I use my typing all the time. When I translate I am quick and accurate, and never need to look at the screen. I can also type speeches in real time, which my students appreciate. They tell me what they want to say, give the speech in a very free, stream of consciousness format, I type it as they go (they do not need to slow down for me because I can type as fast as they speak) and then we go through it, move things around, tighten it up, time it, and then add or remove things. Voila! They walk in with nothing and walk out with a speech written, rehearsed and printed.

What is really good about doing it this way is that the speech sounds like them. No words they cannot say, no overlong sentences, no complicated formulations. When speechwriters do it, it never sounds quite right in English. Speechwriters have often never heard the person speak English, they use complicated words, words the person cannot pronounce, long, wordy sentences, and the punctuation is either non-existent or too choppy. So, many of my clients prefer me to do it for them.

Author: Janet Carr

Fashion, beauty and animal loving language consultant from South Africa living in Stockholm, Sweden.

5 thoughts

  1. lol I love my job as a translator/interpreter but l know it’s not for every body. Traveling to most most of the time can be very tiring. The good thing is that I can balance that quite hectic life with my university lecturing and that is a real bonus. Being a teacher is much calmer and rewarding in other ways.

  2. Being able to type quickly is a bonus. I think that at the era of computers people should all be able to use a keyboard properly. There should be typing lessons in all schools.

    When l starting studying at university, shorthand was optional -though highly recommended- but typing was compulsory. I really hated both subjects and often skipped the lesson to focus on other subjects that l liked better (phonology, literature, linguistics, creative writing). I didn’t fail my exams in shorthand and typing but merely obtained a 78% which is not fantastic.
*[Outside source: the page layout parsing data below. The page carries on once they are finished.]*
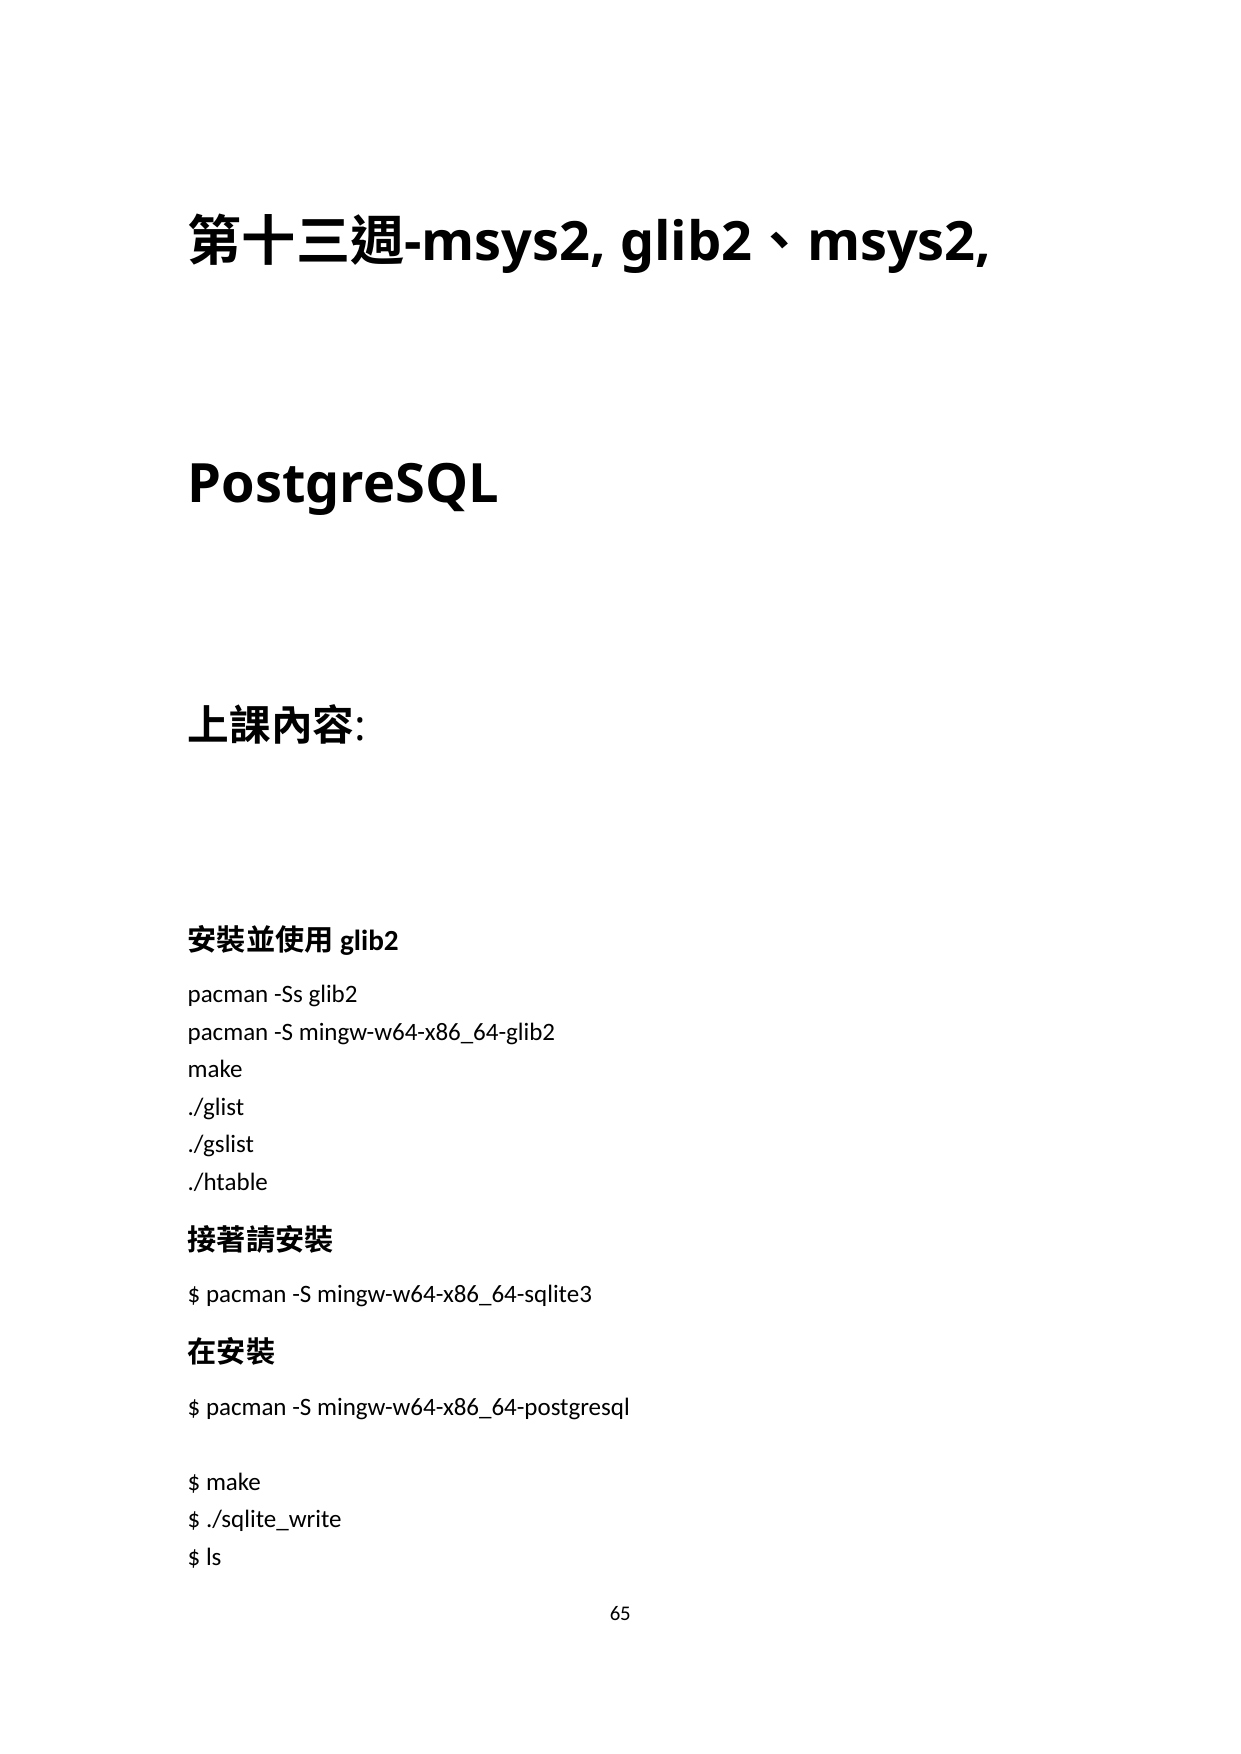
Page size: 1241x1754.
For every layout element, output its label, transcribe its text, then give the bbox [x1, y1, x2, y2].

text 安裝並使用 glib2 [187, 900, 1053, 975]
text ./htable [187, 1162, 1053, 1200]
text make [187, 1050, 1053, 1087]
text $ pacman -S mingw-w64-x86_64-sqlite3 [187, 1275, 1053, 1312]
text ./glist [187, 1087, 1053, 1125]
text pacman -Ss glib2 [187, 975, 1053, 1012]
text 接著請安裝 [187, 1200, 1053, 1275]
text $ make [187, 1462, 1053, 1500]
subtitle 第十三週-msys2, glib2、msys2, PostgreSQL [187, 181, 1053, 519]
text $ pacman -S mingw-w64-x86_64-postgresql [187, 1387, 1053, 1425]
text $ ls [187, 1537, 1053, 1575]
text ./gslist [187, 1125, 1053, 1162]
text pacman -S mingw-w64-x86_64-glib2 [187, 1012, 1053, 1050]
subtitle 上課內容: [187, 685, 1053, 760]
text 在安裝 [187, 1312, 1053, 1387]
text $ ./sqlite_write [187, 1500, 1053, 1537]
    Then after about 6 years at Uni l started working and typing became my everyday nightmare. I had no choice but type and speak at the same time and at the same speed. Though we were perfectly trained it was kind of hard at the beginning and totally un-natural. Listening to someone in a language through the means of headphones and translating simultaneously on a microphone his words while typing them in the meantime is a weird exercise for the mind, trust me. Anyway, my typing speed increased to 125 words per minute within a few weeks and has never lowered below to 120 WpM for the last twenty years. Our speed is daily registered -as well as our level of articulation- and any deficiency in those domains can lead us to serious problem.

      1. Thank you, Janet! But it is not an exception in my job. It is impossible to be under 110-115 WpM when you are an interpreter. Even at 120 one can struggle sometimes as some people speak really fast and every single word must be typed. That’s one of the hardest parts of the final exams l suppose.